**QUESTIONS ON THE MATERIAL**:
1. Answer these questions using the provided passage, one line each:
(a) Why may narrow angle glaucoma be considered a contraindication to SGB?
(b) What is inadvertent injection of local anesthetic into the carotid or vertebral arteries known to produce?
(c) What volume of local anesthetic is sufficient for adequate SGB performed with imaging guidance?
2. Write out a portion of the provided passage word for word, starting at "A 5 mL volume of local" and ending at "local anesthetic toxicity.".

**PROVIDED PASSAGE**:
Pregnancy, although contraindicating exposure to ionizing radiation and fluoroscopy, may not prevent performance of SGB with ultrasound guidance; however, details of the ultrasound technique and potential obstetric issues are beyond the scope of this chapter.²⁹ Narrow angle glaucoma may be considered a contraindication owing to expectable miosis produced by the loss of sympathetic tone occurring with SGB.

Recent myocardial infarction was formerly considered to represent a relative contraindication to SGB owing to risk of dysrhythmia. Newer evidence, however, supports sympathetic nerve sprouting and spontaneous increased sympathetic activity, which may follow myocardial infarction as a mechanism for sudden cardiac death.^30,³¹ A small experimental study of bilateral SGB in a rat coronary ischemia model demonstrated reduced ST segment elevations and substantially reduced incidence of ventricular tachycardia or fibrillation when compared to controls.³²

Structural abnormalities such as a large goiter, skeletal deformity, lymphadenopathy or neoplasm may recommend preoperative imaging and specific alternative techniques to achieve SGB, including lateral or posterior approaches with which the operator may not be familiar.

Complications

Widespread experience with SGB has produced descriptions of multiple, but fortunately infrequent, complications resulting from nonfluoroscopically guided SGB. These complications are largely predictable on an anatomic basis and include direct injury to adjacent structures, including hematoma producing neural compromise; direct compression or deviation of the trachea; esophageal puncture; disc space entry; and pneumothorax. Inadvertent injection of local anesthetic into carotid or vertebral arteries is known to produce seizures. Venous or arterial injection of sufficiently large doses of local anesthetic can also result in cardiovascular collapse.

Local anesthetic blockade of adjacent neural structures can affect anesthesia of the recurrent laryngeal nerve, spinal nerve roots, brachial plexus, and epidural or intrathecal spaces producing anesthesia with consequences dependent on the particular neural structures anesthetized including bradycardia, hypotension, sensory or motor functional loss, and total spinal anesthesia. Other adverse consequences of anesthetic blockade may include:

• Hoarseness or dysphagia owing to anesthetization of the recurrent laryngeal nerve

• Hypertension with anesthetic injection of the carotid sinus nerve

• Interruption of sympathetic tone (theoretically) producing cardiac dysrhythmias, including bradycardia (see earlier)

• Infection including osteomyelitis of the vertebral body

• Discitis

• Horner syndrome

These should not be considered as complications but as expected side effects.

A 5 mL volume of local anesthetic is sufficient for adequate SGB performed under fluoroscopy, CT,³³ MRI, or ultrasound imaging.²⁹ Evidence from cadaveric and in vivo studies suggests that larger volumes (i.e., 20 mL) are neither necessary nor additionally efficacious because they often produce unwanted effects. Use of a 5 mL volume of bupivacaine 0.125%, bupivacaine 0.25%, or ropivacaine 0.2% minimizes risk of systemic local anesthetic toxicity.

**DATA EXCERPTS**:

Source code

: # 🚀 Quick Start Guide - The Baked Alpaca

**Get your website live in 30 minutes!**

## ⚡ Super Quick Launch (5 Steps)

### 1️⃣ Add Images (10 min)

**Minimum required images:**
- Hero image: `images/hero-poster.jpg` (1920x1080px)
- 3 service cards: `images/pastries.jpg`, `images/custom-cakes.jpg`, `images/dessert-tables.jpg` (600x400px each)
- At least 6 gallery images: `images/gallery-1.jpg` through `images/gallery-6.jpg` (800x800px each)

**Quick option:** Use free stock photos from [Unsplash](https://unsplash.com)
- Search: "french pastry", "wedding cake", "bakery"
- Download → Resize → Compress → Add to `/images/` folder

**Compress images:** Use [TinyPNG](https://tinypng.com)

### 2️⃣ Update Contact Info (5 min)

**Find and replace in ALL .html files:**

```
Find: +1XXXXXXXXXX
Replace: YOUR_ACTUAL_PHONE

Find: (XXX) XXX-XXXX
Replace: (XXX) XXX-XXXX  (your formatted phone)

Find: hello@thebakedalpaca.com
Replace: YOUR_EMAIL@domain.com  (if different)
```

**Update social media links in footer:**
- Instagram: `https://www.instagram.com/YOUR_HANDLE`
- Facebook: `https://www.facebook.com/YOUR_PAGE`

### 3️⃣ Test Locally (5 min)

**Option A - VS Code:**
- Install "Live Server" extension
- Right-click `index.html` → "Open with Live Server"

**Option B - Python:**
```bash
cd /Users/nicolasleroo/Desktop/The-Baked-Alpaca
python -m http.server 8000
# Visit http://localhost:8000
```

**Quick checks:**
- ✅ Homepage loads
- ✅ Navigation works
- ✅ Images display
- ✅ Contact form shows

**PER-TASK ANSWERS**:
1.
(a) It may be considered a contraindication because of the expected miosis caused by the loss of sympathetic tone that occurs with SGB.
(b) It is known to produce seizures.
(c) A 5 mL volume is sufficient.

2.
A 5 mL volume of local anesthetic is sufficient for adequate SGB performed under fluoroscopy, CT,³³ MRI, or ultrasound imaging.²⁹ Evidence from cadaveric and in vivo studies suggests that larger volumes (i.e., 20 mL) are neither necessary nor additionally efficacious because they often produce unwanted effects. Use of a 5 mL volume of bupivacaine 0.125%, bupivacaine 0.25%, or ropivacaine 0.2% minimizes risk of systemic local anesthetic toxicity.